Now that the dataset is clean, let’s see what percentage of our data is missing.
missing_weight <- sum(is.na(ch_df$weight))
percentage_missing_weight <- (missing_weight / nrow(ch_df)) * 100
missing_feed <- sum(is.na(ch_df$feed))
percentage_missing_feed <- (missing_feed / nrow(ch_df)) * 100
missing_total <- sum(rowSums(is.na(ch_df)))
percentage_missing_total <- (missing_total / (nrow(ch_df) * ncol(ch_df)))
cat("Percentage of missing data in weight column:", percentage_missing_weight, "%.\n")
## Percentage of missing data in weight column: 11.47541 %.
cat("Percentage of missing data in feed column:", percentage_missing_feed, "%.\n")
## Percentage of missing data in feed column: 8.196721 %.
cat("Percentage of missing data in the entire dataset:", percentage_missing_total, "%.\n")
## Percentage of missing data in the entire dataset: 0.09836066 %.

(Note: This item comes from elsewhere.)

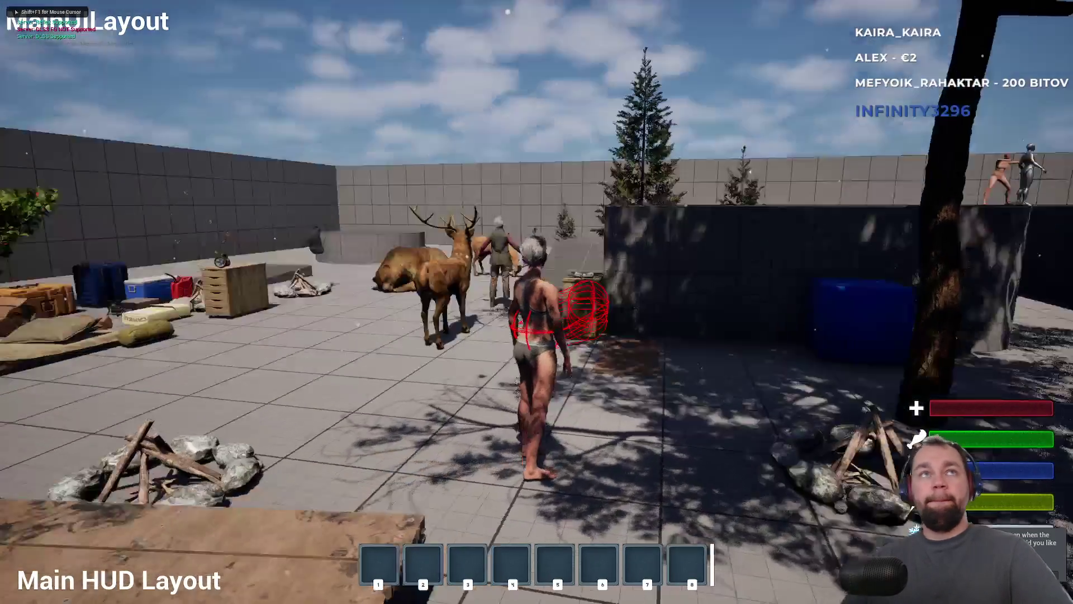
key(w)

EXTRA CREDIT (Optional): Figure out how to create these print statements so that the name and percentage number are not hard-coded into the statement. In other words, so that the name and percentage number are read in dynamically (for example, from a variable, from a function call, etc.) instead of just written in the statement. Please ask me for clarification if necessary.
# fill in your code here
ch_df$weight <- as.numeric(ch_df$weight)
## Warning: NAs introduced by coercion
grouped_data <- ch_df %>%
group_by(feed) %>%
summarize(weight_mean = mean(weight, na.rm = TRUE),
weight_median = median(weight, na.rm = TRUE))
grouped_data
## # A tibble: 9 × 3
## feed weight_mean weight_median
## <chr> <dbl> <dbl>
## 1 casein 314. 325
## 2 horsebean 161. 160
## 3 linseed 232. 236.
## 4 meatmeal 304. 315
## 5 not sure 329 329
## 6 soybean 242. 249
## 7 sunflower 353. 340
## 8 unknown 263 263
## 9 <NA> 298. 286.
grouped_data$feed[which.max(grouped_data$weight_median)]
## [1] "sunflower"
# sunflower
hist(ch_df$weight)
boxplot(weight ~ feed, data = ch_df)
# Yes, this confirms that that max median for feed is sunflower. I can tell because of the location and spread of sunflower is much larger compared to the rest. There are a few outliers.
summary(ch_df)
## weight feed
## Min. :108.0 Length:61
## 1st Qu.:219.5 Class :character
## Median :267.0 Mode :character
## Mean :270.9
## 3rd Qu.:328.0
## Max. :423.0
## NA's :10
library(ggplot2)
ggplot(ch_df, aes(x = feed, y = weight)) +
geom_boxplot(fill = "lightblue") +
xlab("Feed") +
ylab("Weight") +
ggtitle("Box Plot of Weight by Feed Type")
## Warning: Removed 10 rows containing non-finite values (`stat_boxplot()`).